Jody Wagstaff , Fredericton

Letters Published Friday May 16th, 2008, Telegraph-Journal

More to language than future jobs

My daughter, a Grade 8 early French immersion student, is participating in the national science fair in Ottawa this week. She called last evening and was telling me how she had never imagined how much she would need to flip back and forth from English to French when communicating with her peers.

A member of the New Brunswick team is French and although he can speak English it is apparent to her he feels more comfortable speaking French, so she speaks to him in French. There are students from Quebec who don't speak English as well as students from western Canada who don't speak French. Being bilingual, she has been a bridge between these two cultures.

Kids come up to the New Brunswick team and say "You're from New Brunswick? You must be able to speak French and English.

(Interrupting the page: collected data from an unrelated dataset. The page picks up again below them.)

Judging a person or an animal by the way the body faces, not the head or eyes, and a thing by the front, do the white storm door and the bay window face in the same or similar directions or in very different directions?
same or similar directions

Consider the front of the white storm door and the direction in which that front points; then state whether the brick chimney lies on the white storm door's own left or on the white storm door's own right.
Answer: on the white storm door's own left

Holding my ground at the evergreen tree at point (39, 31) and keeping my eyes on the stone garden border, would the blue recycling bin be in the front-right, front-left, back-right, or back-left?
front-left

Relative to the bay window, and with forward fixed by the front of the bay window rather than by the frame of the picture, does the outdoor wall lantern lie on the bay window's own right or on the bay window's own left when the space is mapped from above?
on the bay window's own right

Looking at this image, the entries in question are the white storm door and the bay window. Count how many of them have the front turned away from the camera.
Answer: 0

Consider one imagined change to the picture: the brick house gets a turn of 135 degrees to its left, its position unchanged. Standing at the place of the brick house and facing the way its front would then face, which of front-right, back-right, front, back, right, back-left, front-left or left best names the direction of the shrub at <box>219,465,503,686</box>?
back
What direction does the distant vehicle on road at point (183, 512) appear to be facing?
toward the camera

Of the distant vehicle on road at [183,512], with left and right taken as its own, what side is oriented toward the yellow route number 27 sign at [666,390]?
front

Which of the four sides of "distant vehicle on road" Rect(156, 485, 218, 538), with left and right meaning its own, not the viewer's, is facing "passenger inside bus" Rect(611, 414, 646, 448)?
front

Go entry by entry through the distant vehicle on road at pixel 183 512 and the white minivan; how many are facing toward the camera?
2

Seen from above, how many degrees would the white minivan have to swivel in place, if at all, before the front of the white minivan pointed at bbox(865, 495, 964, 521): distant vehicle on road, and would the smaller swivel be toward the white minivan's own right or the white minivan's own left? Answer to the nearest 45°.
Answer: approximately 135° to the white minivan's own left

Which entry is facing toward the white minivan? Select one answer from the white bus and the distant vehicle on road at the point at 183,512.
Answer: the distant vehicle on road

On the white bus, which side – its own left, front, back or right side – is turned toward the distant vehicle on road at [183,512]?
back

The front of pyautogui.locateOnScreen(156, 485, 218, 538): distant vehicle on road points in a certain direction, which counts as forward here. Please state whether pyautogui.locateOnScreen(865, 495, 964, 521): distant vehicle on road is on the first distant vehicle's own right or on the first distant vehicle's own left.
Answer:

Can you say something in French for us?"

I am very proud of the fact that my daughter can speak, with ease and without reservation, two languages. It makes me very sad and angry that the government of New Brunswick has undervalued the importance of this skill and has removed the opportunity for children of English-speaking parents to educate their children in French thus removing future experiences such as this one from New Brunswick children.

Knowing two languages and having the ability to use them with confidence and effectively goes far beyond the realm of employability. It opens doors to experience a richer fuller life.


Education minister's statement baffling

I'm baffled by the article in Wednesday's Telegraph where Kelly Lamrock states that "one size fits all education" is not good for students.

Isn't that exactly what he's trying to do with the elimination of EFI in Elementary school? He's eliminating parents' choice, giving no French instruction to those who want it, and forcing intensive French on everyone - even those who don't.

The decisions he's making and the words he's saying make less and less sense with each new "change" he comes forward with.

I'm scared to see what Lamrock's next proposal might be.